Am 27.05.2026 stellte Bundesbauministerin Hubertz die Neufassung des Baugesetzbuches – BauGB – vor – siehe Referentenentwurf vom 01.04.2026. Die geplante Neufassung des BauGB soll vor allem den Wohnungsbau deutlich beschleunigen und Kommunen mehr Spielraum geben. Das Bundeskabinett hat die Novelle am 27.05.2026 auf den Weg gebracht.
Die wichtigsten Punkte im Überblick:
Schnellere Planungs- und Genehmigungsverfahren
Bauleitplanung und Genehmigungen sollen digitalisiert und vereinfacht werden. Ziel ist, dass Planungsverfahren statt oft zehn bis fünfzehn Jahren künftig möglichst nur noch etwa zwei Jahre dauern.
Vorfahrt“ für Wohnungsbau
In Regionen mit angespanntem Wohnungsmarkt sollen Kommunen ein „überragendes öffentliches Interesse am Wohnungsbau“ feststellen können. Dadurch könnte Wohnungsbau bei Flächenkonflikten Vorrang vor anderen Interessen wie Teilen des Denkmal- oder Naturschutzes erhalten.

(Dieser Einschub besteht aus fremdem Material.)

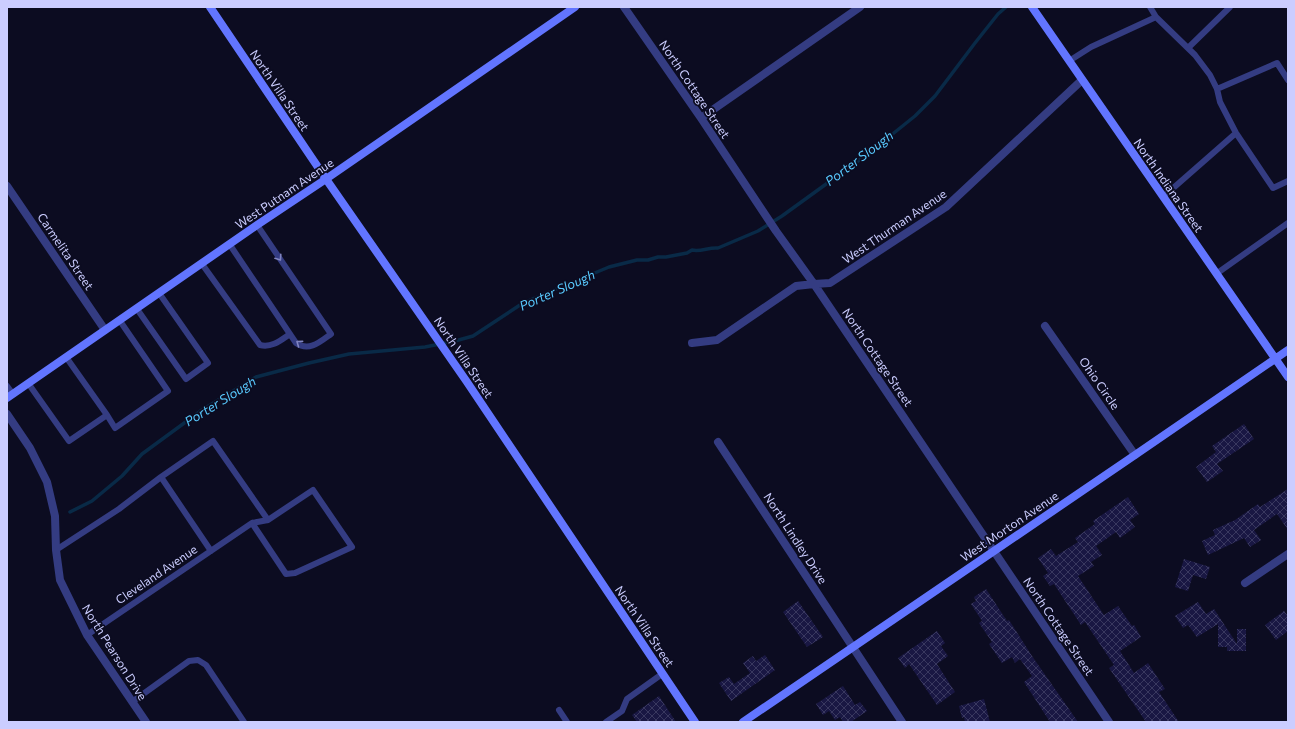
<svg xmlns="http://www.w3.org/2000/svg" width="1295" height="729" viewBox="0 0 1295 729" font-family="Commissioner,sans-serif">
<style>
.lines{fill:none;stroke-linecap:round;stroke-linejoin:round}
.stream{stroke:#092a47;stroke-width:3.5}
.building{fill:url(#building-cross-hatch)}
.lane{stroke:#343c82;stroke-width:6}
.street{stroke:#343c82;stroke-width:8}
.secondary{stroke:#6275ff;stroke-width:8}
.oneway{stroke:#8084c0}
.labels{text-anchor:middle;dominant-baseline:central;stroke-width:3.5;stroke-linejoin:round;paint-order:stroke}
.street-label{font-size:12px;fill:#cbcdff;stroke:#0c0c21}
.water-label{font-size:13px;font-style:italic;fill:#59caff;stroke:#0c0c21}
</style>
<defs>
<pattern id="building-cross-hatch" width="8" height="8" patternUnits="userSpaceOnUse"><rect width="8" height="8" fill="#191743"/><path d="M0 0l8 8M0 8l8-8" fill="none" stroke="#39385f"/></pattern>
</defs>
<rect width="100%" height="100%" fill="#0c0c21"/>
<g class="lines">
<path class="stream" d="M70 512 92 501 122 476 142 454 202 410 256 377 309 363 349 354 425 347 455 341 473 336 523 303 609 267 637 260H648L658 257H666L687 253 692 250C701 252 709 247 718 248L758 231 782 216 869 153 915 116 935 96 975 43 998 14 1006 7"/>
</g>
<path class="building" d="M1244 424 1254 439 1217 464 1223 471 1207 482 1196 467 1216 452 1212 446Z
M1288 489V530L1277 514 1254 530 1261 540 1250 547 1244 538 1208 555 1202 541 1215 535 1213 530 1235 520 1258 504 1260 507Z
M1128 497 1139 514 1130 520 1135 527 1120 538 1116 532 1096 546 1102 555 1091 562 1094 566 1078 576 1104 615 1118 606 1132 626 1134 625 1141 637 1120 651 1134 673 1148 663 1165 689 1159 692 1179 722H1146L1109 668 1114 665 1085 622 1081 625 1054 584 1050 586 1043 576 1048 573 1038 558 1051 549 1056 556 1078 542 1075 538 1095 524 1093 521Z
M1184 559 1210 567 1206 579 1193 575 1188 591 1175 587Z
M986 589 1007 621 1009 620 1032 656 1078 722H1050L1024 682 1032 676 1020 659 1015 663 1012 657 1002 663 989 644 992 642 979 623 982 621 971 604 976 601 974 597Z
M798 601 823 637 807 647 783 612Z
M1198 602 1206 614 1214 609 1237 644V629H1246V651H1227V647H1218V624L1197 637 1188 625 1183 628 1175 616Z
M1284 611 1288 616V631L1276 640 1265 625Z
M937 631 945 643 941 646 948 656 937 664 955 692 937 705 909 664 905 668 898 658Z
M765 655 775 670 731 701 719 683 729 677 734 684 750 673 743 663 753 656 756 661Z
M843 686 855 705 860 702 867 711 851 722H843L840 717 835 720 829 711 823 715 816 704Z
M659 696 676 722H637L632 715Z
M984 699 990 722H965L964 717 962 718 959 706Z"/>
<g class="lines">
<path class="lane" d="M1150 7 1156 17 1195 55 1210 75 1217 89 1220 102 1236 133 1273 188 1288 181
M1188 48 1230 7
M1069 61 1091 47 1156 17
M1217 89 1277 63 1288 80
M1163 197 1236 133
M230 245 296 343C309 352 320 342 331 334L257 225
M202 264 260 345C272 348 281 340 290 334
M1216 274 1288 223
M137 309 186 379 208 363 159 293
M66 357 107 415
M28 383 69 441 107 415 115 428 168 391 120 321
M7 386 13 394
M161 477 211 551
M56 550 119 509 161 477 213 441 268 520
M87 635 252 523 268 520 313 490 352 547 295 573 286 574 252 523
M132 702 189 661 198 660 206 665 244 722
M559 710 567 722
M606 722 622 711 627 699 662 674"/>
<path class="street" d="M624 7 701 118 776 231 814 284 1109 722
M701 118 860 7
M7 186 105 330
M1045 326 1135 455
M692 343 717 340 796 286 814 284 830 283 946 207 1082 80
M7 414 30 448 47 482 55 516 56 550 60 580 87 635 146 722
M718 442 902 722
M1245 583 1288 554"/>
<path class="secondary" d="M210 7 326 179 467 382 695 722
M1032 7 1288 377
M7 398 257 225 326 179 575 7
M743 722 1135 455 1288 350"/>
</g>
<defs><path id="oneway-chevron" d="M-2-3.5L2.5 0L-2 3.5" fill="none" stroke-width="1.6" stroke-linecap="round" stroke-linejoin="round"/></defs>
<g class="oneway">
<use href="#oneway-chevron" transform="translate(279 258) rotate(56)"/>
<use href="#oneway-chevron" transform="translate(299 343) rotate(-144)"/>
</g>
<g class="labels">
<g class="street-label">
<text transform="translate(695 89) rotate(56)">North Cottage Street</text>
<text transform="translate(280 90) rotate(56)">North Villa Street</text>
<text transform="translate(1169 185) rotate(55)">North Indiana Street</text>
<text transform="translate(284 193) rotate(-34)">West Putnam Avenue</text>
<text transform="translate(894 226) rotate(-34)">West Thurman Avenue</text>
<text transform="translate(66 251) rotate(56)">Carmelita Street</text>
<text transform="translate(464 357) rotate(56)">North Villa Street</text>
<text transform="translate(878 357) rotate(56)">North Cottage Street</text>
<text transform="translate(1100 383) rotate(55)">Ohio Circle</text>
<text transform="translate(1009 526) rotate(-34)">West Morton Avenue</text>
<text transform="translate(796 538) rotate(57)">North Lindley Drive</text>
<text transform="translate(156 574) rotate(-34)">Cleveland Avenue</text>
<text transform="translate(645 626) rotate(56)">North Villa Street</text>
<text transform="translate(1059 626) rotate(56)">North Cottage Street</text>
<text transform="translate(115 652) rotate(58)">North Pearson Drive</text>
</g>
<g class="water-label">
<text transform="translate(859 158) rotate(-37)">Porter Slough</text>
<text transform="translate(557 290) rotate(-24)">Porter Slough</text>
<text transform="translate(220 401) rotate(-32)">Porter Slough</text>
</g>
</g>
<rect width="1295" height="729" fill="none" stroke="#cbcdff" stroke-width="16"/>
</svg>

Ausbau des „Bau-Turbos“ (§ 246e BauGB)
Der bereits eingeführte sogenannte „Bau-Turbo“ wird flankiert und erweitert. Kommunen können dadurch befristet leichter von Bebauungsplänen abweichen, etwa für:
* Nachverdichtung,
* Aufstockungen,
* Umwandlung leerstehender Gewerbegebäude in Wohnungen.
Weniger Bürokratie und mehr Digitalisierung
Verfahren sollen stärker digital laufen, Umweltprüfungen gestrafft und Genehmigungsfiktionen ausgeweitet werden – also Fälle, in denen Anträge automatisch als genehmigt gelten, wenn Behörden nicht rechtzeitig reagieren.
Härteres Vorgehen gegen „Schrottimmobilien“
Städte und Gemeinden sollen mehr Möglichkeiten bekommen, verwahrloste oder absichtlich verfallen gelassene Gebäude zu sanieren oder zu übernehmen. Vorgesehen sind:
* erweiterte Vorkaufsrechte,
* Instandsetzungsgebote,
* im Extremfall auch Enteignungen.
Stärkung kommunaler Vorkaufsrechte
Besonders in Milieuschutzgebieten sollen Kommunen wieder leichter Immobilien erwerben können, um Verdrängung und Spekulation zu begrenzen.
Klimaanpassung und moderne Stadtplanung
Die Reform soll zugleich Werkzeuge für klimaangepasste Städte schaffen, etwa bei Hitzevorsorge, Grünflächen oder nachhaltiger Nachverdichtung.
Hintergrund ist der massive Wohnungsmangel in Deutschland. Die Bundesregierung will den Neubau deutlich beschleunigen, nachdem die bisherigen Ziele von 400.000 Wohnungen pro Jahr klar verfehlt wurden.